» **EXERCISE DETAILS**: Locate each row below that contains the string "this" and copy those rows in full. The match is case-sensitive.

BEGIN EXERCISE INPUT

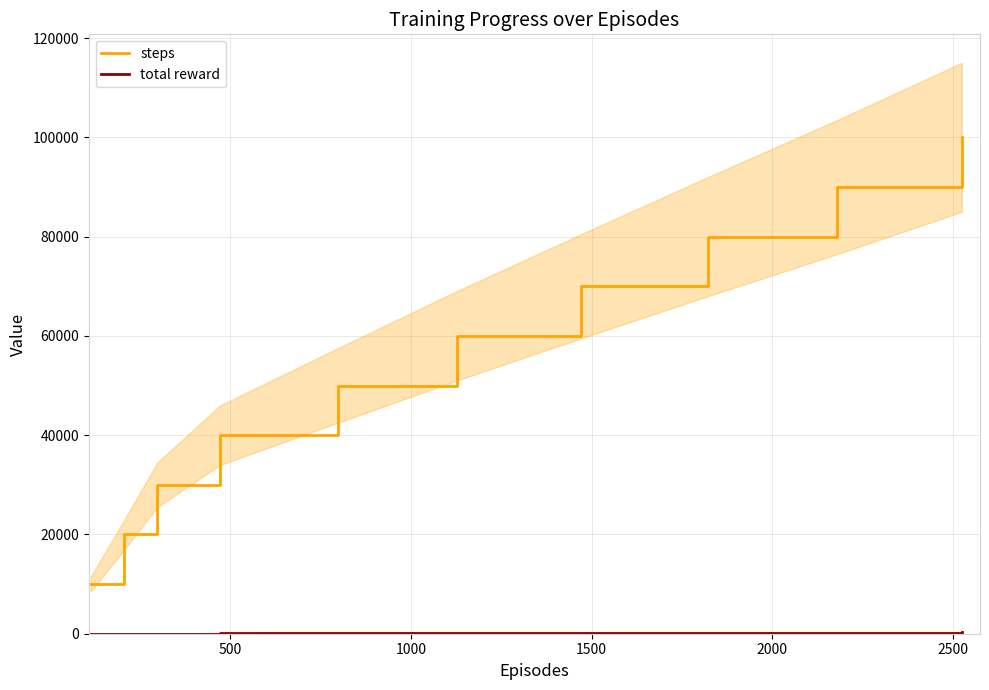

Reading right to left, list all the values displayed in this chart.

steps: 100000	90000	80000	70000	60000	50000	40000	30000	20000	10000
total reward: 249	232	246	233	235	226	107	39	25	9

END EXERCISE INPUT
BEGIN EXERCISE INPUT

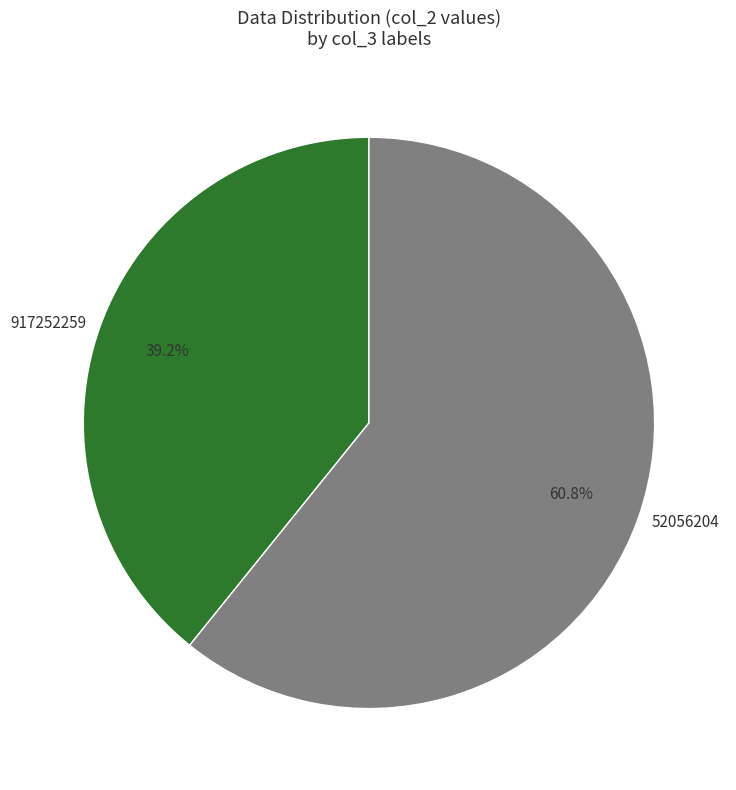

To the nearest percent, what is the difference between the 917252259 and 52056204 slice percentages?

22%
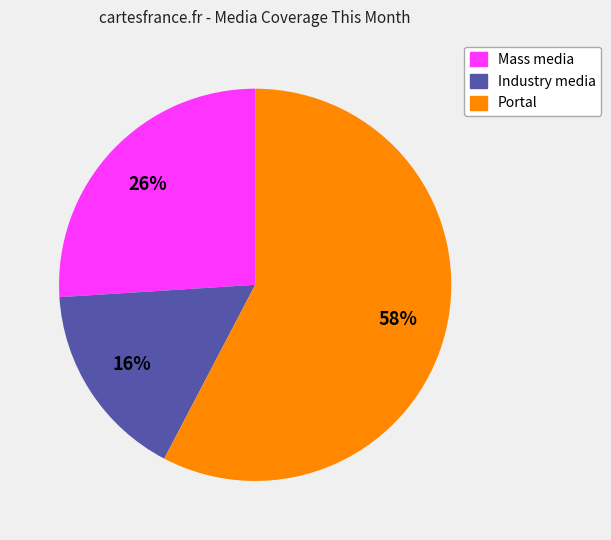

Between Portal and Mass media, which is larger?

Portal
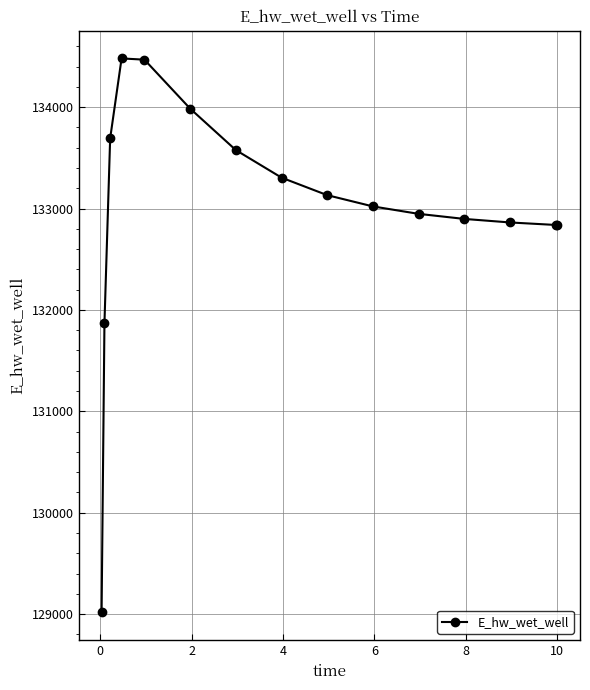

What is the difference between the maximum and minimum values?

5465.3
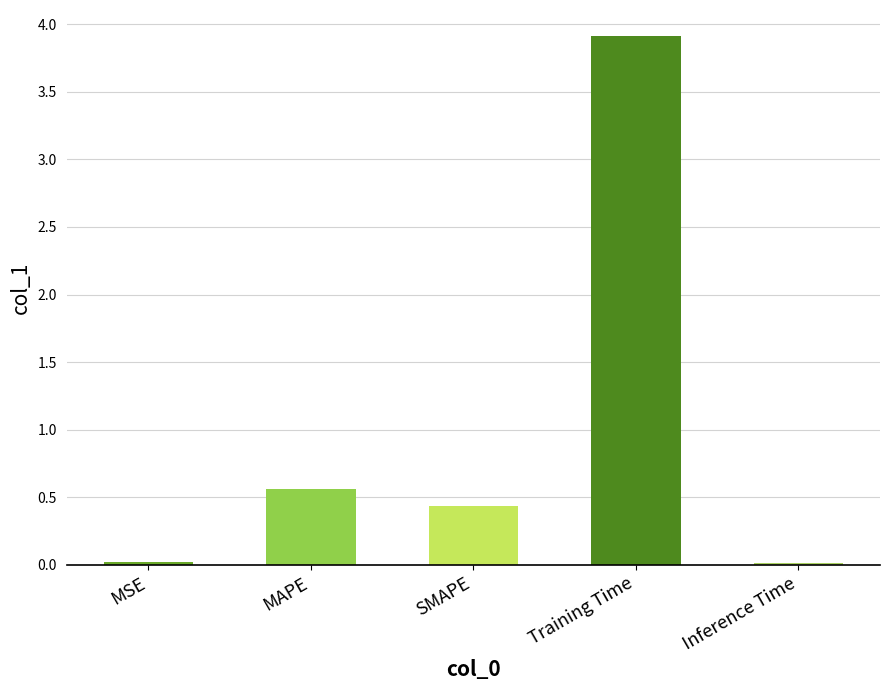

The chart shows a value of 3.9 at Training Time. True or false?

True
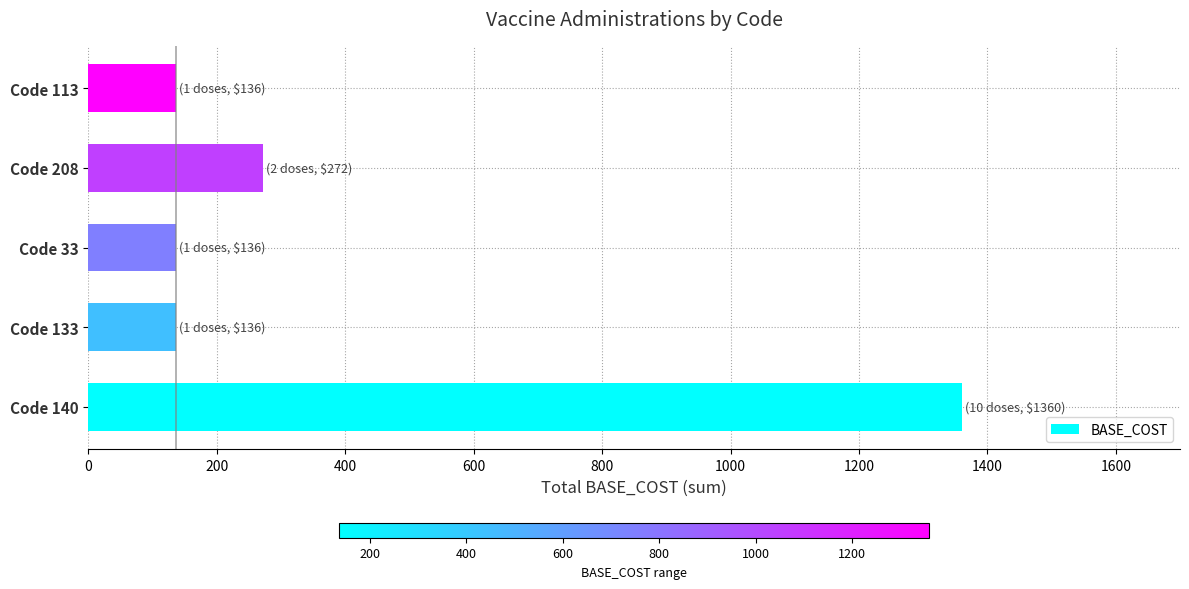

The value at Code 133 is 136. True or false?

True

END EXERCISE INPUT
BEGIN EXERCISE INPUT

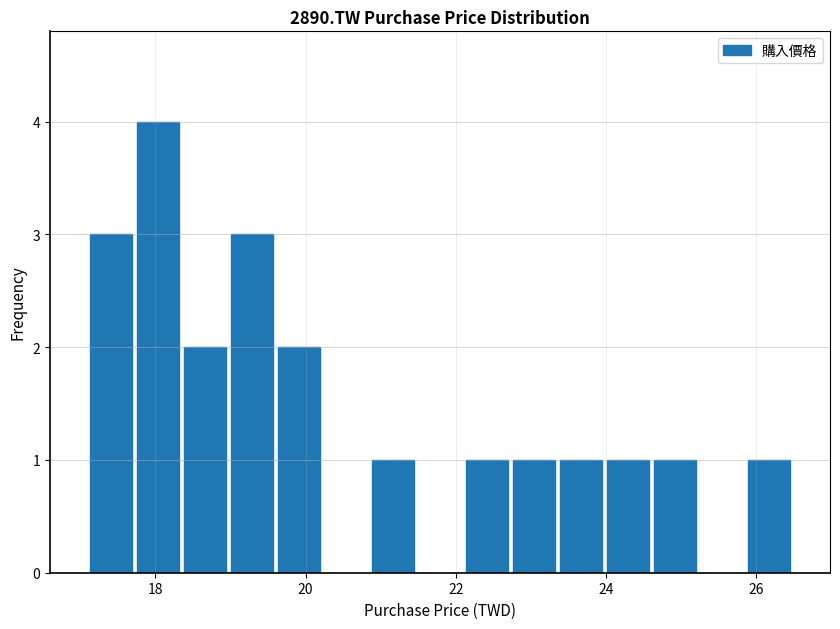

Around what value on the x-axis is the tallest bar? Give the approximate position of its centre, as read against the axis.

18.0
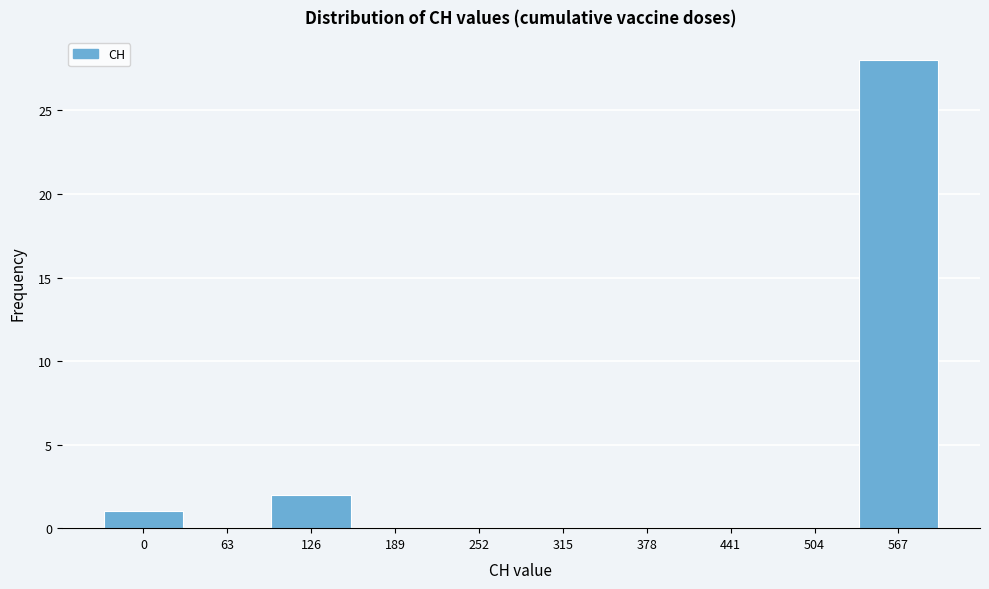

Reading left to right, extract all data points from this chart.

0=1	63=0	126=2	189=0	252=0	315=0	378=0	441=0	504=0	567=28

END EXERCISE INPUT

» **REPLY**:
Reading right to left, list all the values displayed in this chart.
Reading left to right, extract all data points from this chart.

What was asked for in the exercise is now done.